Exercise directions: A verbatim copy of the data is wanted, minus any picture in it.

Records for this task:
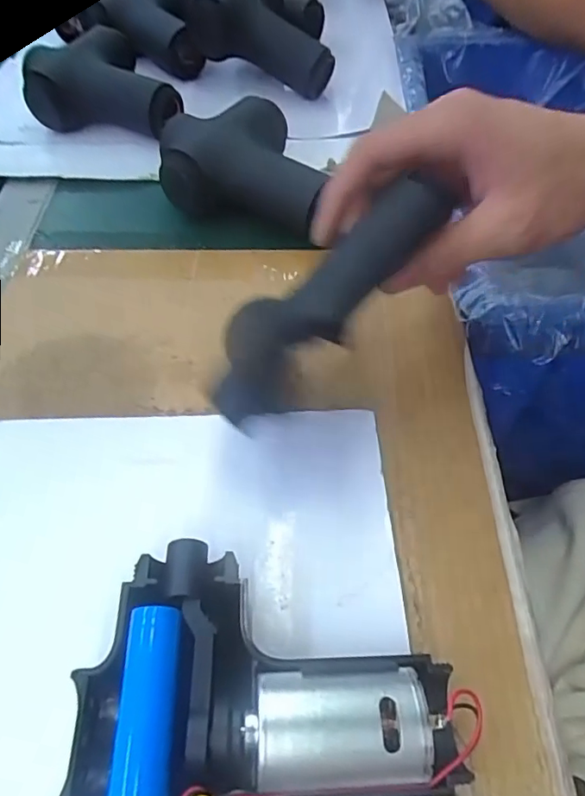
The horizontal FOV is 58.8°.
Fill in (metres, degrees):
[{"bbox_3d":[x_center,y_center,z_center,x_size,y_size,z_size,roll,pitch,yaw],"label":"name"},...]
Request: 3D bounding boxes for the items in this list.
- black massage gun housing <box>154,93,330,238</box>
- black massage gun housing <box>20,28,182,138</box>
[{"bbox_3d":[-0.030,-0.175,0.387,0.115,0.051,0.094,12,55,9],"label":"black massage gun housing"},{"bbox_3d":[-0.160,-0.262,0.439,0.128,0.066,0.047,10,56,8],"label":"black massage gun housing"}]

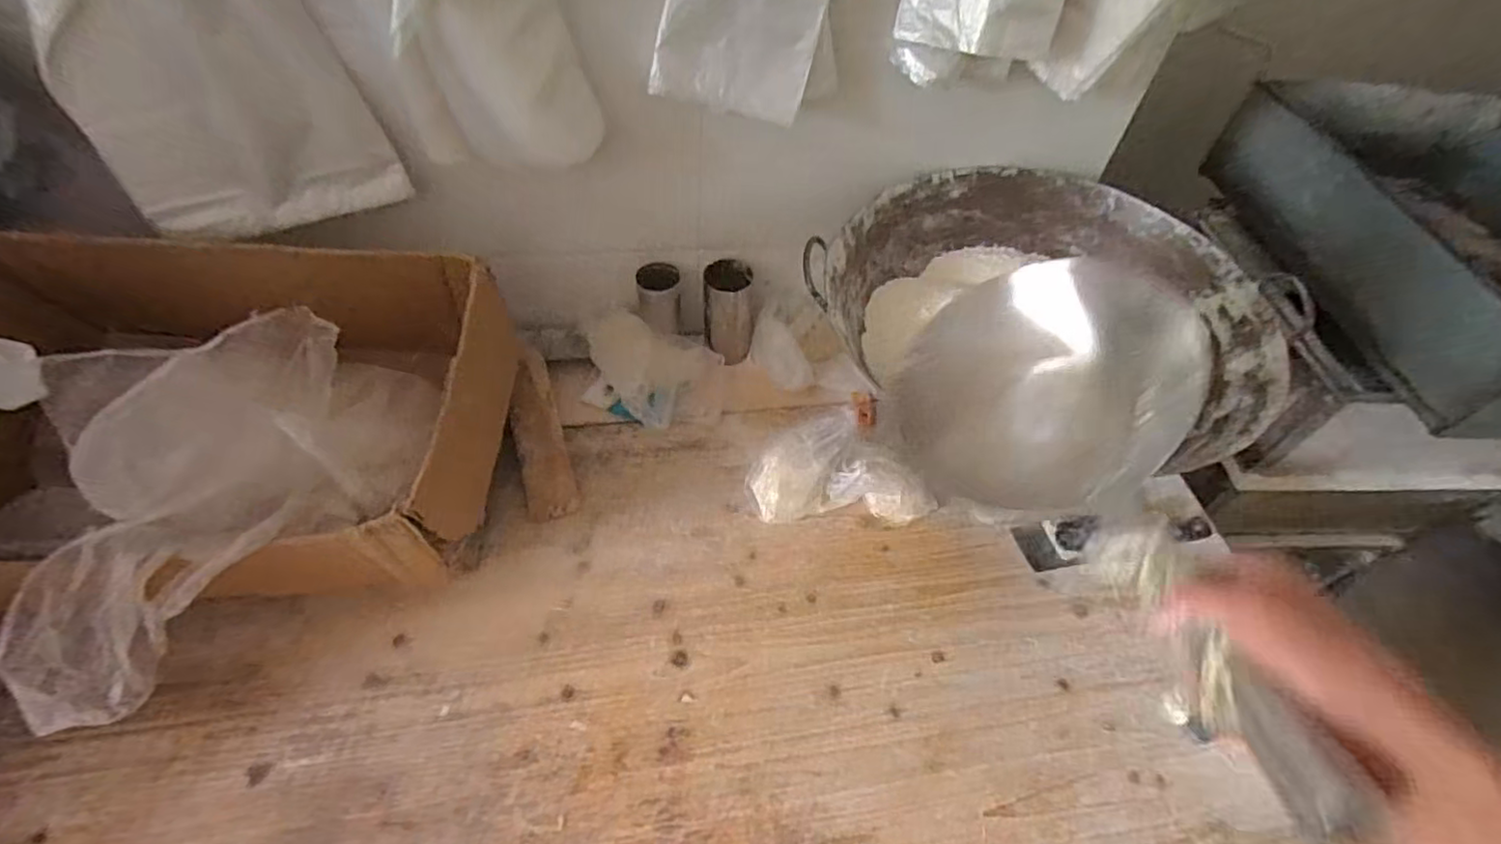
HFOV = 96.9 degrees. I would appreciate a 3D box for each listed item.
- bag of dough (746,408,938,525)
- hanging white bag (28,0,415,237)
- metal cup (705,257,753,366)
[{"bbox_3d":[0.123,0.060,0.886,0.246,0.082,0.122,2,51,-4],"label":"bag of dough"},{"bbox_3d":[-0.529,-0.342,0.656,0.259,0.313,0.068,-8,52,-13],"label":"hanging white bag"},{"bbox_3d":[-0.031,-0.165,1.002,0.079,0.136,0.079,4,51,-3],"label":"metal cup"}]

Completed exercise:
The horizontal FOV is 58.8°.
Fill in (metres, degrees):
[{"bbox_3d":[x_center,y_center,z_center,x_size,y_size,z_size,roll,pitch,yaw],"label":"name"},...]
Request: 3D bounding boxes for the items in this list.
- black massage gun housing <box>154,93,330,238</box>
- black massage gun housing <box>20,28,182,138</box>
[{"bbox_3d":[-0.030,-0.175,0.387,0.115,0.051,0.094,12,55,9],"label":"black massage gun housing"},{"bbox_3d":[-0.160,-0.262,0.439,0.128,0.066,0.047,10,56,8],"label":"black massage gun housing"}]

HFOV = 96.9 degrees. I would appreciate a 3D box for each listed item.
- bag of dough (746,408,938,525)
- hanging white bag (28,0,415,237)
- metal cup (705,257,753,366)
[{"bbox_3d":[0.123,0.060,0.886,0.246,0.082,0.122,2,51,-4],"label":"bag of dough"},{"bbox_3d":[-0.529,-0.342,0.656,0.259,0.313,0.068,-8,52,-13],"label":"hanging white bag"},{"bbox_3d":[-0.031,-0.165,1.002,0.079,0.136,0.079,4,51,-3],"label":"metal cup"}]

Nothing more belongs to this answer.